§ Set problem 1
Decide whether each statement agrees with the excerpt on Trump's legal and political standing. Answer yes or no for each, and quote the deciding words from the excerpt. (a) In a 2015 interview, Trump told George Stephanopoulos that meeting his immigration policy objectives was a matter of management. (b) Trump has gone through three impeachment trials. (c) Trump's trip to the border this week was made alongside Texas Gov. Greg Abbott.
§ Set problem 2
Copy the excerpt on Trump's legal and political standing word for word, from "New York Times" to "and business dealings.".

New York Times reporter Maggie Haberman told CNN that Trump is “dealing with the reality of a trial in, say, 18 months. … It’s hard to see somebody running for president with a trial playing out about how their company did business.”
Trump was elected in 2016 despite being a political neophyte, in no small part because of his reputation for business acumen. “George, it’s called management,” he told ABC News’s George Stephanopoulos in a 2015 interview when asked how he would accomplish his immigration policy objectives.
Yet, Trump has survived many past predictions of legal jeopardy and political demise, from the release of the lewd Access Hollywood tape, special counsel Robert Mueller’s Russia investigation, the controversy over payments to Stormy Daniels, two impeachment trials, and various past looks into his charitable foundations and business dealings.
“The political Witch Hunt by the Radical Left Democrats, with New York now taking over the assignment, continues,” Trump shot back in a statement on Thursday, connecting the Trump Organization charges to past investigations he has described in similar terms. “It is dividing our Country like never before!”
Liberals, and some Never Trump conservatives, have speculated about the former president, Ivanka Trump, and Jared Kushner being incarcerated. Others talked about the military removing Trump from office following last year’s presidential election.
Trump’s highly publicized trip to the border this week alongside Texas Gov. Greg Abbott and regular post-presidential appearances on the front page, for reasons other than his business’s legal woes, show that he remains a political force. Republicans still fete him, and supporters turn out for his campaign-style rallies.
“If Jan. 6 didn’t move the party away from him, I don’t see why this will,” said a Republican strategist.

[Stored records]

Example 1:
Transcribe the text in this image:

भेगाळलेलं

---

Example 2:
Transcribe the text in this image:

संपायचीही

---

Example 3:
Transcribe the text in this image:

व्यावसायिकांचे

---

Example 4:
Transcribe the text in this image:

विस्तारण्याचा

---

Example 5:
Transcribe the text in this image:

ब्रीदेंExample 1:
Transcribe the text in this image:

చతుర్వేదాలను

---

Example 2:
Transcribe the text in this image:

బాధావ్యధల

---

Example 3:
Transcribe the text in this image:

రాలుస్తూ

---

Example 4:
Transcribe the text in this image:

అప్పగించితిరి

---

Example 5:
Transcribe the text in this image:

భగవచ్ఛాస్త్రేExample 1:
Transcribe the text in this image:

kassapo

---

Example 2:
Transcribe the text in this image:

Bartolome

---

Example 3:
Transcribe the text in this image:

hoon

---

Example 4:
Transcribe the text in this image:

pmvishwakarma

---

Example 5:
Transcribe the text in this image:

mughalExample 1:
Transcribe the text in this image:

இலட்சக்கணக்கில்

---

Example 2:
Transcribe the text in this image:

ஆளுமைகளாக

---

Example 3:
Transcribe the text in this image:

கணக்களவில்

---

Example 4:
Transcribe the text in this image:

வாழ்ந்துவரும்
--
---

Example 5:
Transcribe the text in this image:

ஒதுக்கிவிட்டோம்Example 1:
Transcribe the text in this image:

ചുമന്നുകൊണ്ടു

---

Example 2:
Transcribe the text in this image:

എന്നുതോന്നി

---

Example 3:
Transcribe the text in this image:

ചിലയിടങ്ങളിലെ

§ Task response 1
(a) Yes: "“George, it’s called management,” he told ABC News’s George Stephanopoulos in a 2015 interview"
(b) No: "two impeachment trials"
(c) Yes: "Trump’s highly publicized trip to the border this week alongside Texas Gov. Greg Abbott"

§ Task response 2
New York Times reporter Maggie Haberman told CNN that Trump is “dealing with the reality of a trial in, say, 18 months. … It’s hard to see somebody running for president with a trial playing out about how their company did business.”
Trump was elected in 2016 despite being a political neophyte, in no small part because of his reputation for business acumen. “George, it’s called management,” he told ABC News’s George Stephanopoulos in a 2015 interview when asked how he would accomplish his immigration policy objectives.
Yet, Trump has survived many past predictions of legal jeopardy and political demise, from the release of the lewd Access Hollywood tape, special counsel Robert Mueller’s Russia investigation, the controversy over payments to Stormy Daniels, two impeachment trials, and various past looks into his charitable foundations and business dealings.